Comparison at the same visual quality

SourceJPGWEBPAVIF
12 MP landscape photo1.8 MB780 KB390 KB
Portrait, soft background950 KB420 KB210 KB
Product shot on white320 KB180 KB95 KB
Detailed UI screenshot210 KB140 KB120 KB

Pros and cons

Pros

  • Best-in-class compression at any given quality level.
  • Supports HDR, wide colour gamut, 10-bit and 12-bit colour depth.
  • Supports transparency.
  • Royalty-free and patent-friendly.
  • Backed by every major browser vendor.

Cons

  • Encoding is slower than JPG or WEBP, especially at the highest compression settings.
  • Older email clients, image viewers, and design tools may not render it.
  • Default Windows Photos viewer needs an extension on some installs.
  • Some social platforms still recompress AVIF into something else on upload.

Browser support, in plain language

AVIF is supported in Chrome (since 85), Firefox (since 93), Safari (since macOS Ventura and iOS 16), Edge, Opera, and Samsung Internet. Global coverage is well above 95%. For a public website, you can safely serve AVIF as the primary asset and provide a WEBP or JPG fallback for the remaining few percent.

When to use AVIF

  • Hero images, banners, and any large photo on a page where bytes matter.
  • Image-heavy pages where you want better Core Web Vitals.
  • Product galleries and editorial photography on your own site.
  • Background images served via CSS to modern browsers.

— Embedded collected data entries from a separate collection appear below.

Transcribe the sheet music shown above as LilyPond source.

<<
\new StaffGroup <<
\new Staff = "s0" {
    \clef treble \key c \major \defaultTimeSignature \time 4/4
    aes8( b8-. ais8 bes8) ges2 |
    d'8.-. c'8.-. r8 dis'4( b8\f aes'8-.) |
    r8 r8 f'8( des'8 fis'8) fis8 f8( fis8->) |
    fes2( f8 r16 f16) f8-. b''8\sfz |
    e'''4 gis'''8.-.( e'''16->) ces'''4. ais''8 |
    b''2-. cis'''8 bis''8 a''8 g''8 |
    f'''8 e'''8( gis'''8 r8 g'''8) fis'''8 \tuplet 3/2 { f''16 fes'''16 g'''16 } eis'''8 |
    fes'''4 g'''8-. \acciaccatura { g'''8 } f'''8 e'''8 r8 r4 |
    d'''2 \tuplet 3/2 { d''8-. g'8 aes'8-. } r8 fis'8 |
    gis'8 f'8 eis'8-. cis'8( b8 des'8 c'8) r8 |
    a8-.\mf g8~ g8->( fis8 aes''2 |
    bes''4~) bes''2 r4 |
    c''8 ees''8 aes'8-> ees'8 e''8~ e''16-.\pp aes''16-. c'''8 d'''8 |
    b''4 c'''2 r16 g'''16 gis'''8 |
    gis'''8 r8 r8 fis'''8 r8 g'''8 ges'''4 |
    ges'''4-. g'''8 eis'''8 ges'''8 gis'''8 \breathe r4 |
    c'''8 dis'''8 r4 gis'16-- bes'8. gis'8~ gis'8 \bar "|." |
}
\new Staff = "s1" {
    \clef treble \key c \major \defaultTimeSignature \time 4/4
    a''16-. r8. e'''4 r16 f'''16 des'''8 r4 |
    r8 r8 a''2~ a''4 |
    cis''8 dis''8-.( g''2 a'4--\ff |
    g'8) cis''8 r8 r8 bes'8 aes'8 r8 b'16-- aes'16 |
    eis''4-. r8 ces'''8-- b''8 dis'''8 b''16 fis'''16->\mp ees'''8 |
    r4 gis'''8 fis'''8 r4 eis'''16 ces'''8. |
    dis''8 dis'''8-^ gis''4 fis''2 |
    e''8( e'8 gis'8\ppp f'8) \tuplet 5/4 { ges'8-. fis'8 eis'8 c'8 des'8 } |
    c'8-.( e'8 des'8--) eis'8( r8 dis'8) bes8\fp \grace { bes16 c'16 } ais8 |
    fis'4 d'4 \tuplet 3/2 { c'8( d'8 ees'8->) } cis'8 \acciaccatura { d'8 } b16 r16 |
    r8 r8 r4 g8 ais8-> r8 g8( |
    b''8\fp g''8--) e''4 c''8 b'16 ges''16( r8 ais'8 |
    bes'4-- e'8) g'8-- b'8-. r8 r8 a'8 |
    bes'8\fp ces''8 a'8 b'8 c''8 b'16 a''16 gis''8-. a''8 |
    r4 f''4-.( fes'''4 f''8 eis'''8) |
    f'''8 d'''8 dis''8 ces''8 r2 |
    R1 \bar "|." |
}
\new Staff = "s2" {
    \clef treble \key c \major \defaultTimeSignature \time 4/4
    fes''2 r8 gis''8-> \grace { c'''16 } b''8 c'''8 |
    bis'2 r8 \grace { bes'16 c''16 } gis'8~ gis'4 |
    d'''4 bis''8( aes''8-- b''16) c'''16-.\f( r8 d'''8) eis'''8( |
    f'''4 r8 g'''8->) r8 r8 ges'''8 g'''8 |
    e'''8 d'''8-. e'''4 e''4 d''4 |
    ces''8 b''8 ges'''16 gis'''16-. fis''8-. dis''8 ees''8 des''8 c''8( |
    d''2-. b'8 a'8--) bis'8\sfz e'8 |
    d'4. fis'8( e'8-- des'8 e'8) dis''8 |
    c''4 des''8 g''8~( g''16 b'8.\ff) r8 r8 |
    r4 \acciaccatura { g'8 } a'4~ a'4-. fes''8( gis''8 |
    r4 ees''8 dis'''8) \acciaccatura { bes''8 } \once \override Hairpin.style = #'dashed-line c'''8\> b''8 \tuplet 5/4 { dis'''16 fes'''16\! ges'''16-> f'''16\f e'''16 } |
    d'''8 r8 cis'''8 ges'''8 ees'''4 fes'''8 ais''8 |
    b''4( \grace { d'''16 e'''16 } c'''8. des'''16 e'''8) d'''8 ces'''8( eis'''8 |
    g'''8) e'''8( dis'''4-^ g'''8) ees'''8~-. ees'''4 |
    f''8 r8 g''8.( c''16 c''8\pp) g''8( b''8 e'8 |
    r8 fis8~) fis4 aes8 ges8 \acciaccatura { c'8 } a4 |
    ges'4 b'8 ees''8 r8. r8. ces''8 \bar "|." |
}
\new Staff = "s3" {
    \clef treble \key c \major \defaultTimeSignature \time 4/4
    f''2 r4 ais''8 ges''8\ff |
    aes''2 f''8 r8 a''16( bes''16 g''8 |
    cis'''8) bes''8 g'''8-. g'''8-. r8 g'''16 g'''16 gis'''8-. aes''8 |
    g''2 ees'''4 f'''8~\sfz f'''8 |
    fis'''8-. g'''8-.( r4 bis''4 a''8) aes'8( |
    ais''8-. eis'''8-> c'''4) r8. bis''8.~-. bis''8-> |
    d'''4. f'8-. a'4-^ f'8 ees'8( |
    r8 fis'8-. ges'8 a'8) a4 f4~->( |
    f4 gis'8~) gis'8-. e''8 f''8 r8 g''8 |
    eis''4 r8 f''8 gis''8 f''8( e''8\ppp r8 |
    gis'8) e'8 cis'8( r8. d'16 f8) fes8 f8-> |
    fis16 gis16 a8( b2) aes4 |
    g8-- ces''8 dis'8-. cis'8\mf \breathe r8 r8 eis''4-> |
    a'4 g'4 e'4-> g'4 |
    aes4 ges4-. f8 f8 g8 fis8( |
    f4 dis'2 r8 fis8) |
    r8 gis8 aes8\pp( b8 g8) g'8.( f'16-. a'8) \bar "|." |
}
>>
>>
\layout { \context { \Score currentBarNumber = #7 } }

When JPG or WEBP is the safer choice

  • Email attachments — many email clients still do not render AVIF inline.
  • Files you will share through chat apps that recompress aggressively.
  • Documents going to a printer or print service that expects JPG or PNG.
  • Internal tools or older content management systems that do not know AVIF.

How to adopt AVIF safely

  1. Use the <picture> element. List an AVIF source first, then a WEBP source, then a JPG fallback. Browsers pick the first one they support.
  2. If you use a CDN or image component (Cloudflare Images, Vercel Image, TanStack Start image helpers), enable AVIF output and let the platform negotiate per-request.
  3. Test on a real device, not just a desktop browser. Older Android phones can still surprise you.
  4. Keep an original master file in a lossless format so you can re-encode later as encoders improve.

Frequently asked questions

Is AVIF better than WEBP for everything?+

Almost. For photos and rich images, AVIF is smaller at the same quality. For tiny graphics with very few colours, the gap shrinks and the slower encoding may not be worth it.

Does AVIF support transparency?+

Yes. AVIF supports full alpha transparency just like PNG and WEBP.

Why is my AVIF file slow to generate?+

AVIF encoders are slower than JPG by design. They trade encoding time for smaller files. For batch jobs this is usually a one-time cost.

Can I share an AVIF on WhatsApp or Instagram?+

You can try, but most chat and social platforms will recompress it to JPG. For sharing, convert to JPG first to keep predictable quality.